The next video is from yesterday. I was over at Rochester airport for my annual multi-engine rating renewal test and used the GoPro for a little walk around the often temperamental GA7 Cougar I was flying.

This flight was more interesting and uneventful than most, as this year, high over the Isle of Sheppey, the examiner suggested that for the mandatory loss of an engine drill, that I turn one off completely and restart it, rather than simulate it. Ok, no problem, I shut down the port engine, run through the emergency asymmetric drills, re-balance the aircraft and go through the check list to re-start it. And do you think it would start again?  Err... No.

Not so much a problem or anything unsafe as a mild annoyance, as we then headed back to Rochester to land the aircraft asymmetric, for real rather than as a drill; trying to coax the engine back to life on the way. If this were a real emergency, then Manston would be the obvious choice of runway and let's not forget this in these difficult days for the airport.

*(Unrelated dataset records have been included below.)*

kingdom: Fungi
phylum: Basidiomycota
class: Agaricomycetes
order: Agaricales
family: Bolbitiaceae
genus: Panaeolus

Finally, by using a steep turning descent to the left, to windmill the propellor and adding more primer fuel than I would usually expect, the engine sputtered back to life and so that proved to be a very useful and practical lesson, that might one day come-in handy.

But I wasn't going to get off lightly after that and having done so well flying around on one engine that far, the examiner decided that I might as well go the whole way and land back on just one, to finish the test but this time, keeping the offending engine idled back and not shut-down; a much better idea I thought.

Tomorrow, weather permitting, I have to go and play havoc at another football match. Since Old Trafford and then Anfield last week, it's the latest 'Must have' expression for football fans as we approach the end of the season.


Bemused of Birchington said...

If you stare long enough at the still picture you can see the face of a well known trade union leader.

Simon Moores said...

Alasdair Bruce writes:

Strictly speaking a plesiosaur is not a dinosaur rather a marine reptile, although in the publics mind its a mute point! Remains of many types of sea going reptiles are found in our 80 million year old chalk with one of the commonest (relative term) being a form of Mosasaur called Tylosaurus.

Ironically, a recent intact 34m specimen was found in Canada and has been called Bruce! Most remains in the chalk are fragmentary as the carcass would have been rapidly broken up as it lay on that ancient seabed. This is also why we seldom find intact fish fossils in our chalk but rather isolated scales and bones. Of the fossil reptile remains I have seen from Thanet, perhaps the most exciting was an associated set of three vertebrae from a very large Tylosaurus found in a north Thanet bay.

When I say that each vertebrae was over 20cm across you begin to see just how large this reptile was. The exact location must remain secret as there is always the possibility of other bones being discovered related to this large individual.

Tony Ovenden said...

I am very cautious when it comes to giving out fossils locations because people will dig them out and sell them. A fine example has to be a group of ammonites I came across years ago it didn't take long before they were crucified. Probably sold.